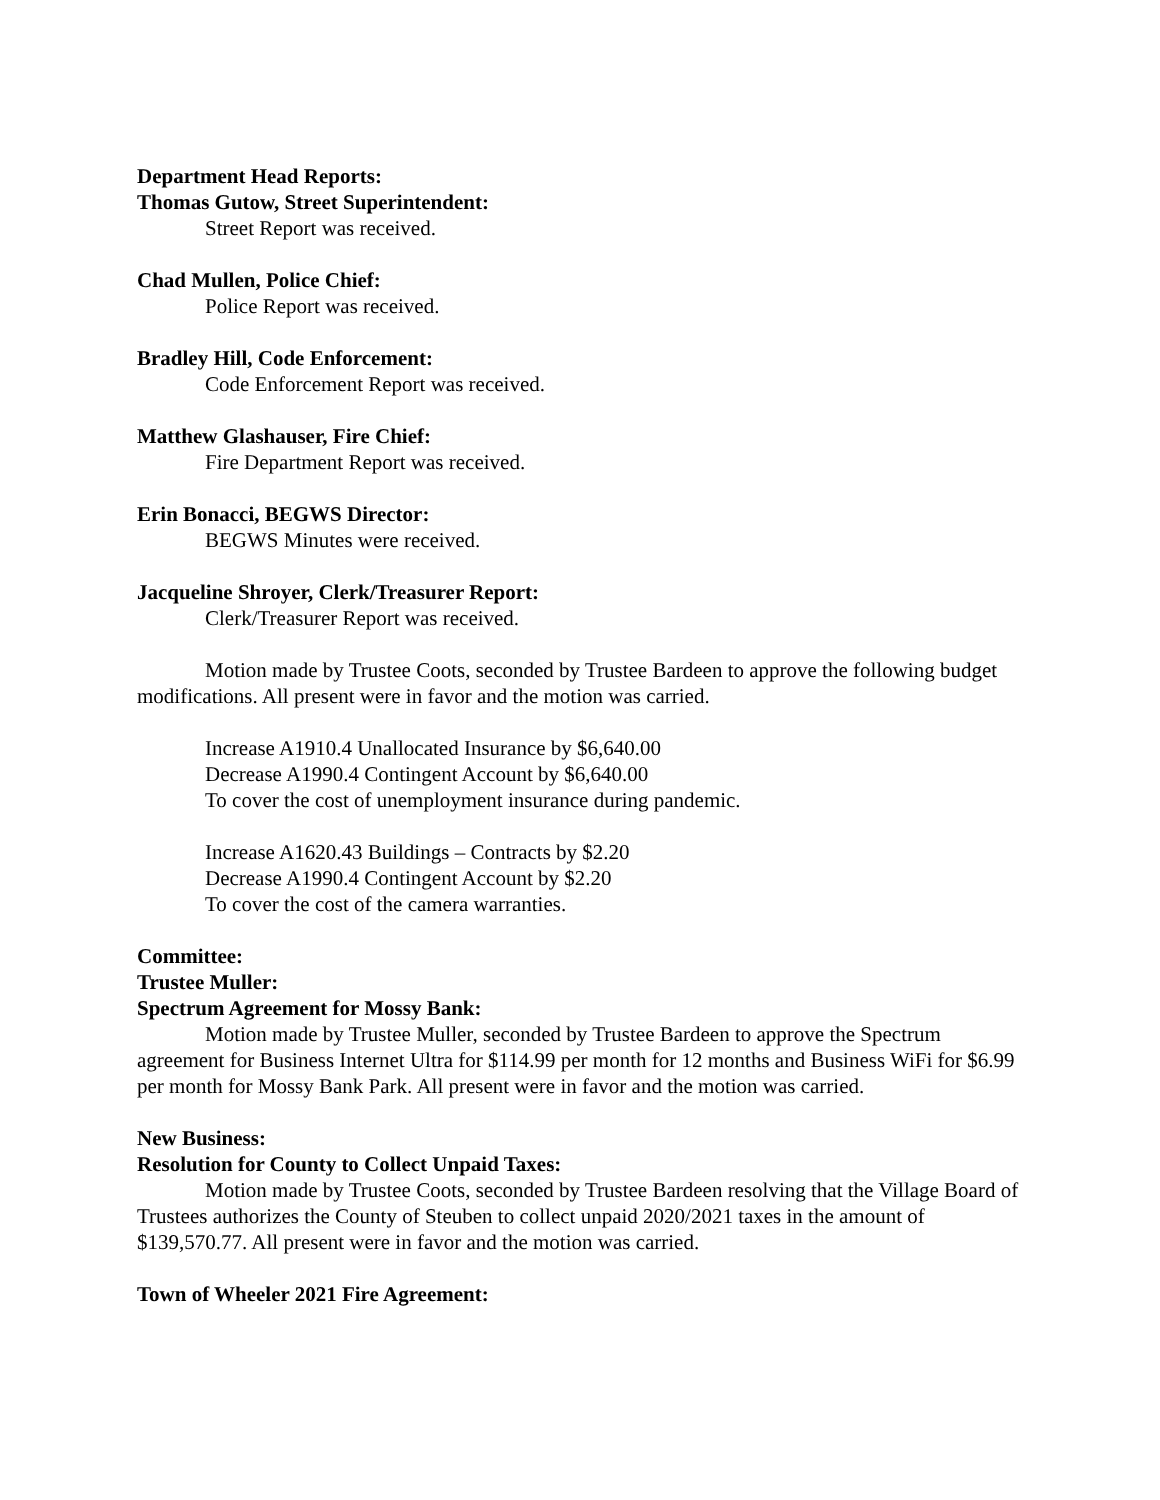Department Head Reports:
Thomas Gutow, Street Superintendent:
Street Report was received.
Chad Mullen, Police Chief:
Police Report was received.
Bradley Hill, Code Enforcement:
Code Enforcement Report was received.
Matthew Glashauser, Fire Chief:
Fire Department Report was received.
Erin Bonacci, BEGWS Director:
BEGWS Minutes were received.
Jacqueline Shroyer, Clerk/Treasurer Report:
Clerk/Treasurer Report was received.
Motion made by Trustee Coots, seconded by Trustee Bardeen to approve the following budget modifications. All present were in favor and the motion was carried.
Increase A1910.4 Unallocated Insurance by $6,640.00
Decrease A1990.4 Contingent Account by $6,640.00
To cover the cost of unemployment insurance during pandemic.
Increase A1620.43 Buildings – Contracts by $2.20
Decrease A1990.4 Contingent Account by $2.20
To cover the cost of the camera warranties.
Committee:
Trustee Muller:
Spectrum Agreement for Mossy Bank:
Motion made by Trustee Muller, seconded by Trustee Bardeen to approve the Spectrum agreement for Business Internet Ultra for $114.99 per month for 12 months and Business WiFi for $6.99 per month for Mossy Bank Park. All present were in favor and the motion was carried.
New Business:
Resolution for County to Collect Unpaid Taxes:
Motion made by Trustee Coots, seconded by Trustee Bardeen resolving that the Village Board of Trustees authorizes the County of Steuben to collect unpaid 2020/2021 taxes in the amount of $139,570.77. All present were in favor and the motion was carried.
Town of Wheeler 2021 Fire Agreement:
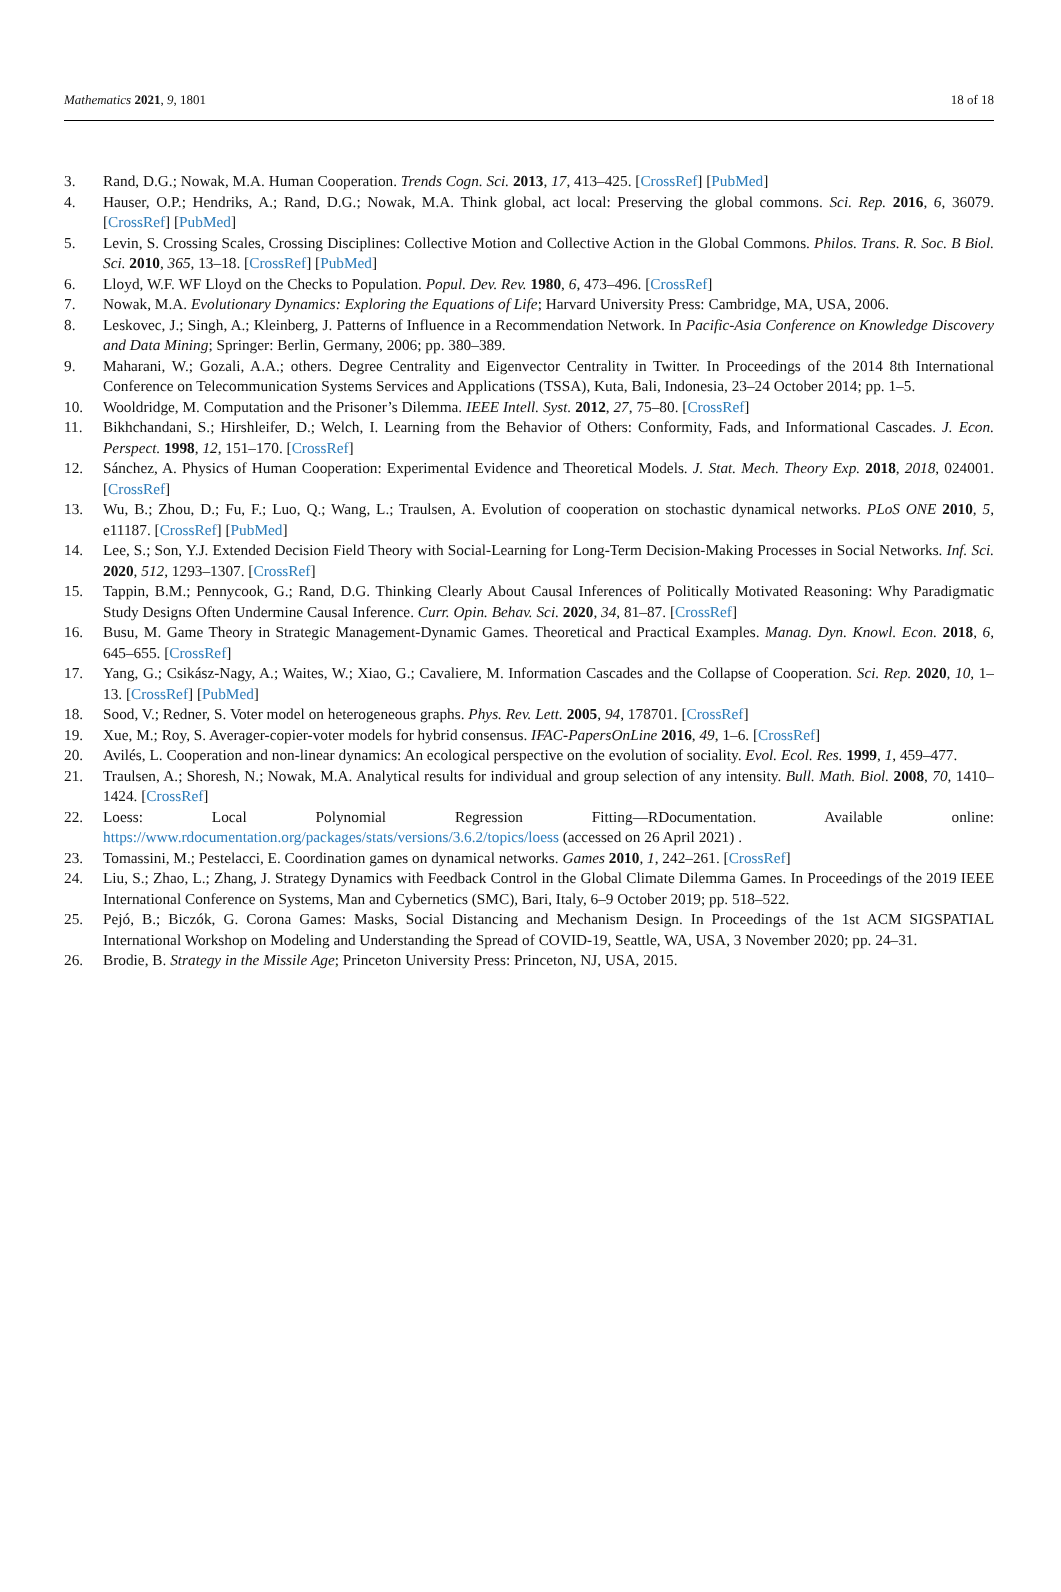Mathematics 2021, 9, 1801 18 of 18
3. Rand, D.G.; Nowak, M.A. Human Cooperation. Trends Cogn. Sci. 2013, 17, 413–425. [CrossRef] [PubMed]
4. Hauser, O.P.; Hendriks, A.; Rand, D.G.; Nowak, M.A. Think global, act local: Preserving the global commons. Sci. Rep. 2016, 6, 36079. [CrossRef] [PubMed]
5. Levin, S. Crossing Scales, Crossing Disciplines: Collective Motion and Collective Action in the Global Commons. Philos. Trans. R. Soc. B Biol. Sci. 2010, 365, 13–18. [CrossRef] [PubMed]
6. Lloyd, W.F. WF Lloyd on the Checks to Population. Popul. Dev. Rev. 1980, 6, 473–496. [CrossRef]
7. Nowak, M.A. Evolutionary Dynamics: Exploring the Equations of Life; Harvard University Press: Cambridge, MA, USA, 2006.
8. Leskovec, J.; Singh, A.; Kleinberg, J. Patterns of Influence in a Recommendation Network. In Pacific-Asia Conference on Knowledge Discovery and Data Mining; Springer: Berlin, Germany, 2006; pp. 380–389.
9. Maharani, W.; Gozali, A.A.; others. Degree Centrality and Eigenvector Centrality in Twitter. In Proceedings of the 2014 8th International Conference on Telecommunication Systems Services and Applications (TSSA), Kuta, Bali, Indonesia, 23–24 October 2014; pp. 1–5.
10. Wooldridge, M. Computation and the Prisoner’s Dilemma. IEEE Intell. Syst. 2012, 27, 75–80. [CrossRef]
11. Bikhchandani, S.; Hirshleifer, D.; Welch, I. Learning from the Behavior of Others: Conformity, Fads, and Informational Cascades. J. Econ. Perspect. 1998, 12, 151–170. [CrossRef]
12. Sánchez, A. Physics of Human Cooperation: Experimental Evidence and Theoretical Models. J. Stat. Mech. Theory Exp. 2018, 2018, 024001. [CrossRef]
13. Wu, B.; Zhou, D.; Fu, F.; Luo, Q.; Wang, L.; Traulsen, A. Evolution of cooperation on stochastic dynamical networks. PLoS ONE 2010, 5, e11187. [CrossRef] [PubMed]
14. Lee, S.; Son, Y.J. Extended Decision Field Theory with Social-Learning for Long-Term Decision-Making Processes in Social Networks. Inf. Sci. 2020, 512, 1293–1307. [CrossRef]
15. Tappin, B.M.; Pennycook, G.; Rand, D.G. Thinking Clearly About Causal Inferences of Politically Motivated Reasoning: Why Paradigmatic Study Designs Often Undermine Causal Inference. Curr. Opin. Behav. Sci. 2020, 34, 81–87. [CrossRef]
16. Busu, M. Game Theory in Strategic Management-Dynamic Games. Theoretical and Practical Examples. Manag. Dyn. Knowl. Econ. 2018, 6, 645–655. [CrossRef]
17. Yang, G.; Csikász-Nagy, A.; Waites, W.; Xiao, G.; Cavaliere, M. Information Cascades and the Collapse of Cooperation. Sci. Rep. 2020, 10, 1–13. [CrossRef] [PubMed]
18. Sood, V.; Redner, S. Voter model on heterogeneous graphs. Phys. Rev. Lett. 2005, 94, 178701. [CrossRef]
19. Xue, M.; Roy, S. Averager-copier-voter models for hybrid consensus. IFAC-PapersOnLine 2016, 49, 1–6. [CrossRef]
20. Avilés, L. Cooperation and non-linear dynamics: An ecological perspective on the evolution of sociality. Evol. Ecol. Res. 1999, 1, 459–477.
21. Traulsen, A.; Shoresh, N.; Nowak, M.A. Analytical results for individual and group selection of any intensity. Bull. Math. Biol. 2008, 70, 1410–1424. [CrossRef]
22. Loess: Local Polynomial Regression Fitting—RDocumentation. Available online: https://www.rdocumentation.org/packages/stats/versions/3.6.2/topics/loess (accessed on 26 April 2021) .
23. Tomassini, M.; Pestelacci, E. Coordination games on dynamical networks. Games 2010, 1, 242–261. [CrossRef]
24. Liu, S.; Zhao, L.; Zhang, J. Strategy Dynamics with Feedback Control in the Global Climate Dilemma Games. In Proceedings of the 2019 IEEE International Conference on Systems, Man and Cybernetics (SMC), Bari, Italy, 6–9 October 2019; pp. 518–522.
25. Pejó, B.; Biczók, G. Corona Games: Masks, Social Distancing and Mechanism Design. In Proceedings of the 1st ACM SIGSPATIAL International Workshop on Modeling and Understanding the Spread of COVID-19, Seattle, WA, USA, 3 November 2020; pp. 24–31.
26. Brodie, B. Strategy in the Missile Age; Princeton University Press: Princeton, NJ, USA, 2015.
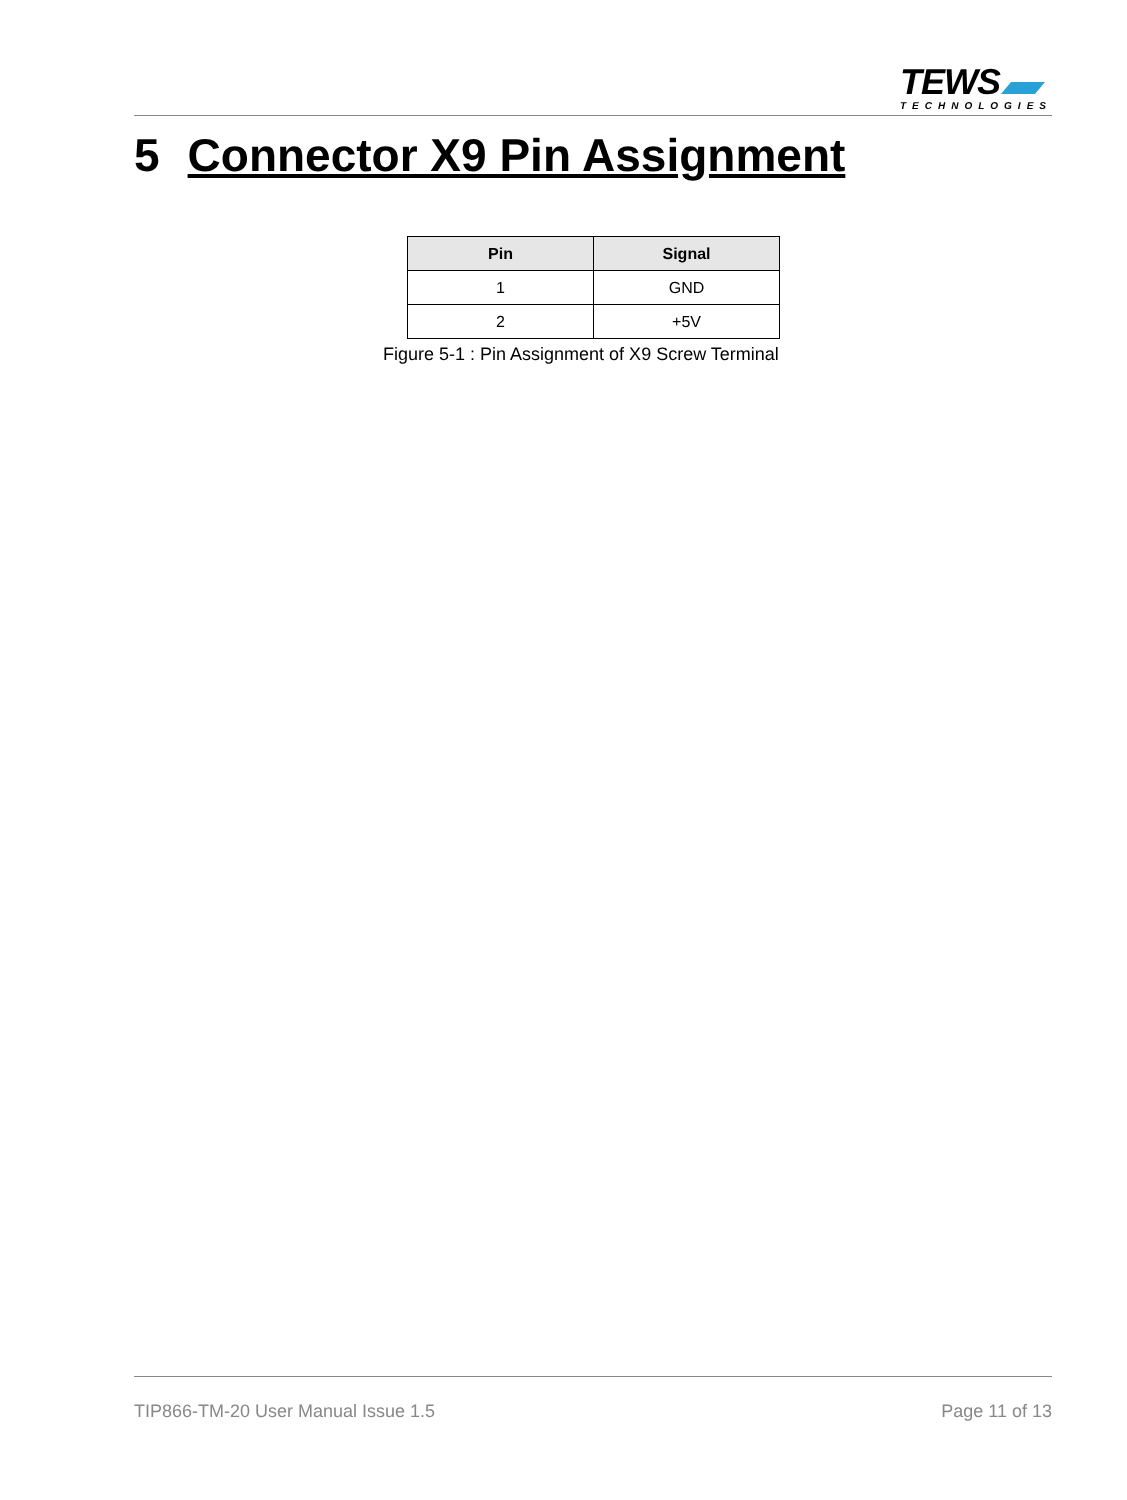TEWS
TECHNOLOGIES
5 Connector X9 Pin Assignment
| Pin | Signal |
| --- | --- |
| 1 | GND |
| 2 | +5V |
Figure 5-1 : Pin Assignment of X9 Screw Terminal
TIP866-TM-20 User Manual Issue 1.5 Page 11 of 13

++++++++

§ Directions
Give the number, and nothing else, of lines in the listing above that include the word "County".

§ Task output
2